Citrix SecurAccess ZTNA, helps organizations replace broad network access with secure, application-level access. Users, contractors, partners, and third parties connect only to the specific applications they are authorized to use — without exposing the broader corporate network.
VPNs were designed to connect users to networks. But modern work often requires something more precise: access to a specific application, from a specific user, device, and context. When employees, contractors, vendors, and partners only need access to a few applications, broad network access can increase exposure, create operational complexity, and make it harder to enforce least-privilege access. Citrix SecurAccess ZTNA (formerly Secure Private Access) helps reduce that risk by shifting access from the network level to the application level.

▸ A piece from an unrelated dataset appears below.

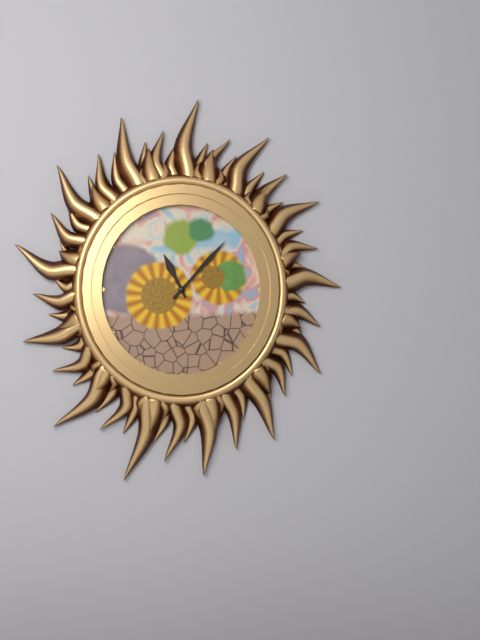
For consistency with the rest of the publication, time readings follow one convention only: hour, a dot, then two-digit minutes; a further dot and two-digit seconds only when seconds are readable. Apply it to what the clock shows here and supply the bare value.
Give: 11.07
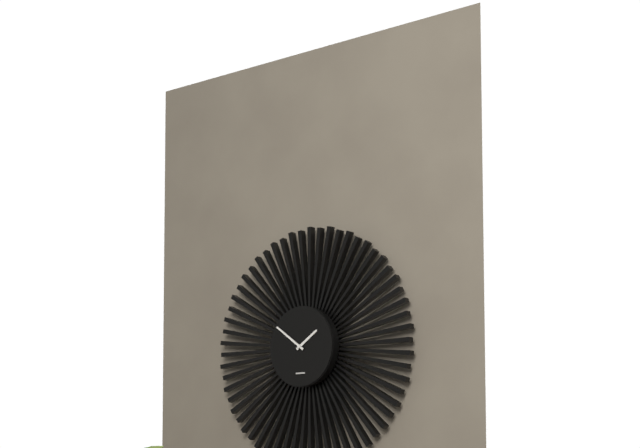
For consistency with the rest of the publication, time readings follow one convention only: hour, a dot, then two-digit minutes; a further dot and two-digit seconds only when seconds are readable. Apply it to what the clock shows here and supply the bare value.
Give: 1.51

| VPN challenges | ZTNA advantages | |
|---|---|---|
| Attack surface | VPNs use a perimeter security model, provide broad network access, and lack granular controls — all of which open the door to lateral movement within the corporate network by bad actors seeking to exploit other vulnerabilities and gain access to critical systems | ZTNA continuously validates user identity, location, and device and network status before granting access only to specific applications rather than the entire network, which significantly reduces the attack surface and minimizes the chance of an attack spreading across the corporate network |
| Granular access control | VPNs provide access through a secure tunnel, but that access is less restricted, increasing the potential attack surface | ZTNA provides granular access based on user roles and specific application needs so that users only get access to the applications they need, minimizing the risk of lateral movement by attackers |
| Performance | VPNs backhaul traffic through a central data center, which introduces latency that negatively impacts user experience | ZTNA connects users directly to the applications they need without routing traffic through a corporate data center, reducing latency and improving performance |
| Scalability and flexibility | VPNs often rely on legacy infrastructure that can be cumbersome to scale and maintain, especially in a work-from-anywhere scenario | ZTNA is designed to support modern, cloud-based environments and can easily scale to accommodate a growing number of remote user |
| Compliance and governance | VPNs allow broad access, which can make it challenging to meet compliance requirements for HIPAA, GDPR, and PCI-DSS and other regulations, which often mandate strict access controls and least-privilege access | ZTNA limits access to only specific applications and data, which reduces the risk of unauthorized access and helps organizations meet compliance requirements more effectively |
| User experience | VPNs often result in slower connections and can be less user friendly | ZTNA provides a better user experience due to its seamless and direct connections to applications, which affords faster and more reliable access |
| Management | VPNs are time-consuming to manage and maintain and make it challenging to secure endpoints at scale | ZTNA streamlines management with dynamic policy enforcement and enhanced monitoring, minimizing the likelihood of security misconfigurations |
Citrix SecurAccess ZTNA helps IT teams provide access at the right level: the application. Instead of extending trust across the network, organizations can connect users to approved private, web, SaaS, and hybrid applications based on identity, device, and context.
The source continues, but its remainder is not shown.